BTW, we recommend to use this parameter set for WMT14 en-de task: shared_embedding_and_softmax_weights=true,layer_preprocess=layer_norm,layer_postprocess=none,attention_dropout=0.1,relu_dropout=0.1,adam_beta2=0.98

This setting yield a 27.03 BLEU score after 200000 training steps (average the last 5 checkpoints)

minorfox commented 5 years ago

@Glaceon31 Last night, I changed the corpus according to the Manual and all sets are the default. (wmt17de-en/train, newstest14/test) Here is the log: 2019-08-20 02:50:11.065016: BLEU at step 5000: 0.158979 2019-08-20 05:24:28.222200: BLEU at step 10000: 0.189248 2019-08-20 07:58:33.829838: BLEU at step 15000: 0.195997 2019-08-20 10:32:39.163866: BLEU at step 20000: 0.197948 2019-08-20 13:06:27.287002: BLEU at step 25000: 0.202929 2019-08-20 15:37:04.897173: BLEU at step 30000: 0.207372 2019-08-20 18:07:53.231772: BLEU at step 35000: 0.209581 2019-08-20 20:38:38.589960: BLEU at step 40000: 0.207665 2019-08-20 23:09:15.135549: BLEU at step 45000: 0.208846

It seems, emmm....., also incorrect.

Maybe also the problem of python3.x(replace "@@ " or others... ), I think I should print the translator results. I'll do it tomorrow. Thank you very much!!

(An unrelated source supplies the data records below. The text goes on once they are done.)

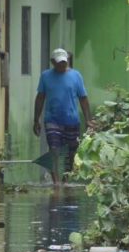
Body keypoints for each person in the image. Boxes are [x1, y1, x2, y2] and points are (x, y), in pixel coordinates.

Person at [33, 48, 95, 185]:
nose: (62, 65)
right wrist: (36, 119)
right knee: (54, 150)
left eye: (64, 62)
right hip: (52, 120)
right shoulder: (45, 76)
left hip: (72, 121)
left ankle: (65, 180)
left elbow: (83, 98)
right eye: (59, 63)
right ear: (53, 62)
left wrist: (88, 119)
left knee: (71, 154)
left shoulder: (76, 76)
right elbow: (40, 97)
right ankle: (56, 183)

minorfox commented 5 years ago

@Glaceon31 In the hook.py, line 172-173, you replaced the "@@" of the model output, why don't you do that for reference?

I added the replace op to reference, then I got a score "0.32" corresponding the score "0.21 by unreplaced reference. This score(0.32) also equals the score computed by translator.py outputs after sed 's blablabla op.

So, is it possible that you forgot to add the replace op to reference?

GrittyChen commented 5 years ago

@minorfox We do not add replace operation to reference on the premise that the reference does not do the BPE operation. We don't think it makes sense to do BPE in reference. Thanks very much!

minorfox commented 5 years ago

@Glaceon31 But the code used the decoded_refs to compute bleu score. The decoded_refs comes from the feats["references"] which is the BPEd corpus. I also print the decoded_refs ：

[['the', 'formerly', 'super', 'secre@@', 'tive', 'N@@', 'SA', ',', 'once', 'nick@@', 'named', 'No', 'Su@@', 'ch', 'Agency', ',', 'has', 'found', 'itself', 'in', 'very', 'public', 'light', ',', 'and', 'am@@', 'id', 'vi@@', 'cious', 'criticism', ',', 'in', 'past', 'months', 'following', 'a', 'stream', 'of', 're@@', 'vel@@', 'ations', 'about', 'is', 'vast', 'foreign', 'and', 'domestic', 'surveillance', 'programs', '-', 'collectively', 'the', 'product', 'of', 'secret', 'N@@', 'SA', 'files', 'stol@@', 'en', 'from', 'the', 'agency', 'and', 'le@@', 'aked', 'by', 'di@@', 'sen@@', 'chan@@', 'ted', 'former', 'N@@', 'SA', 'contrac@@', 'tor', 'Ed@@', 'ward', 'Snow@@', 'den', '.']]

It is BPEd.

GrittyChen commented 5 years ago

@minorfox You do not need to BPE the reference file when validation.

minorfox commented 5 years ago

@Glaceon31 I know you mean. When I used the translator.py, I used the unBPE reference to get the bleu score. But in this code, hook.py, it used the BPEd reference. That is why I got an incorrect log/score before.

Glaceon31 commented 5 years ago

You should use unBPEd reference file for validation because our code will automatically unBPE the hypothesis. You can refer to the newest version of user manual.